One final thing I question somewhat is from the film’s post credit sequence. If you have a distress beacon you can send to a specific person that you think can make a difference to the clear and present danger the various characters find themselves in here... wouldn’t you have activated that during the events of the first Avengers movie? I find it a bit of an odd deus ex machina, to be honest.
Apart from these few things, however, the movie is not the mess I was expecting it to be and the Russo Brothers have knocked out one of the better of the MCU movies with this one. Especially in terms of the main villain. Thanos is not the one dimensional bad guy you might at first think. His motivations for the wholesale slaughter of half of the universe are, it has to be said, not that different to what should be happening in real life on this planet now anyway. We are a vastly overpopulated world and we should be looking for ways to cut back on the growing population... which I think could be done without killing anyone. It’s exactly the same kind of motivation that the ‘evil’ mastermind in Ron Howard’s Inferno (reviewed here) has and, although Thanos’ pursuit of his goal is inherently evil (what with all the wholesale slaughter and such), it doesn’t change the fact that these are exactly the conversations people should be having here now and his arguments do make a lot of sense. When Thanos returns in the next movie, I wouldn’t be surprised if it’s Thanos himself who sets everything back the way it was before some of the events of this movie take place because, if nothing else, he certainly has an unshakeable moral centre.
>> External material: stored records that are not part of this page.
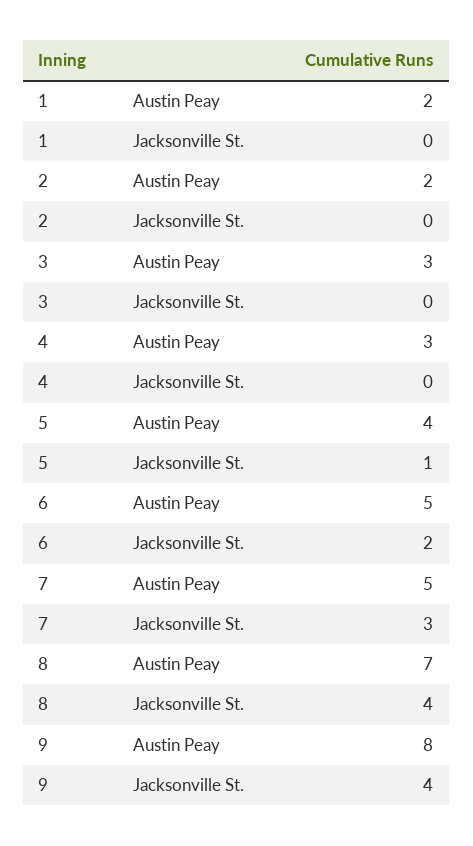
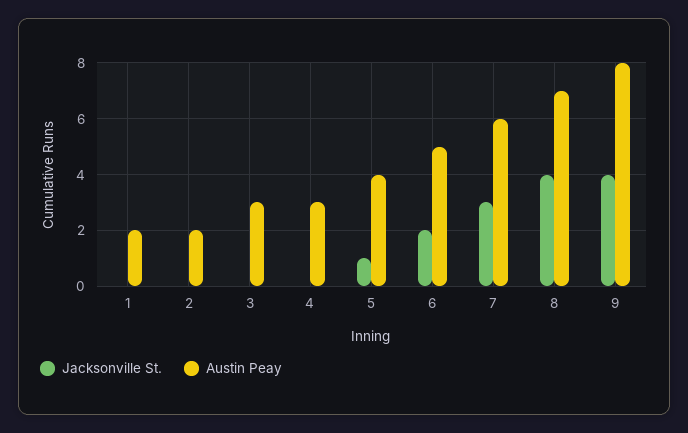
Austin Peay, 7: 5 -> 6

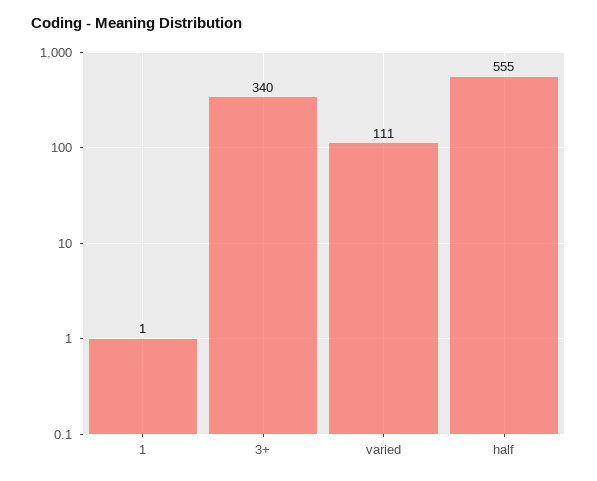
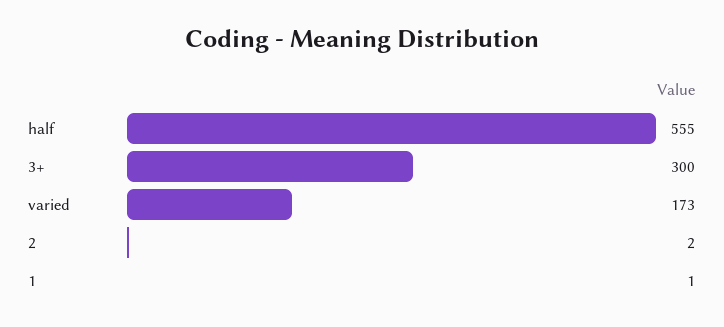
3+: 340 -> 300
varied: 111 -> 173
2: none -> 2

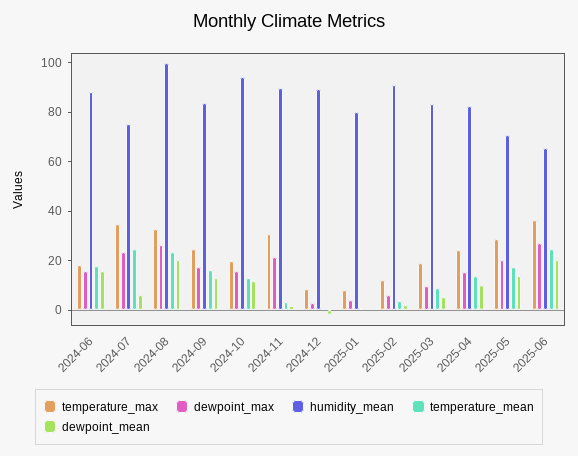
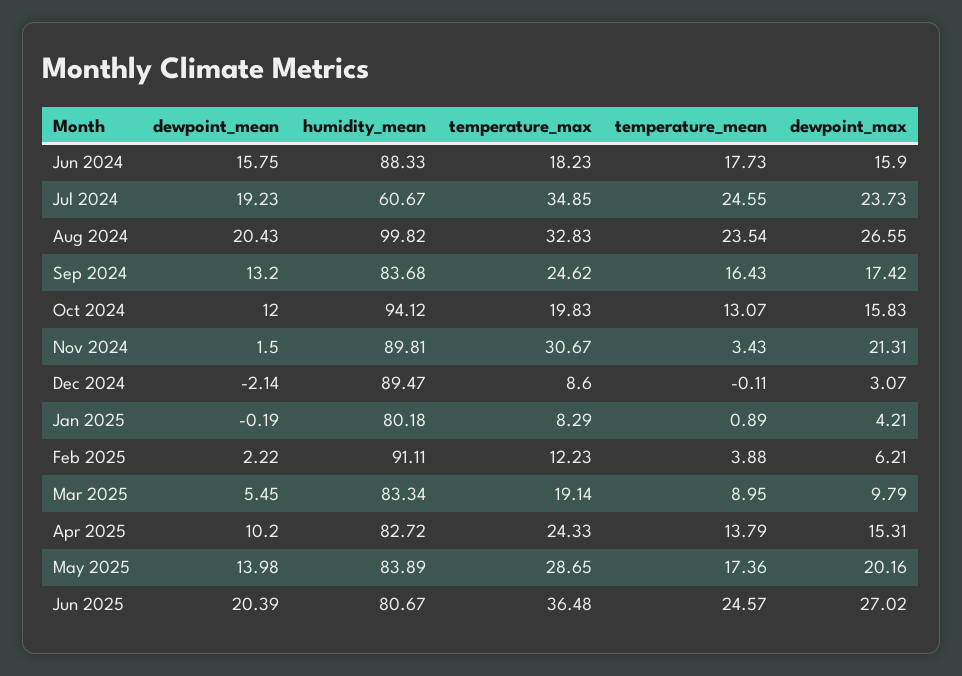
humidity_mean, 2024-07: 75 -> 60.67
dewpoint_mean, 2024-07: 5 -> 19.23
humidity_mean, 2025-05: 70 -> 83.89
humidity_mean, 2025-06: 65 -> 80.67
And that’s about all I’ve got for you on this one. I suspect that the follow up part of this story could easily be a bit of an anticlimax... although I am still expecting the character I thought would die in this one to meet his maker in the next one, that’s for sure. Avengers Infinity Wars is a truly entertaining, funny but also bleak movie experience and, you never know, I might go back to this one and have another look while it’s still at cinemas. Not Marvel’s best movie but certainly one of their best. If you claim to ‘Make mine Marvel!’, as the phrase used to go, then you don’t want to be missing out on this one.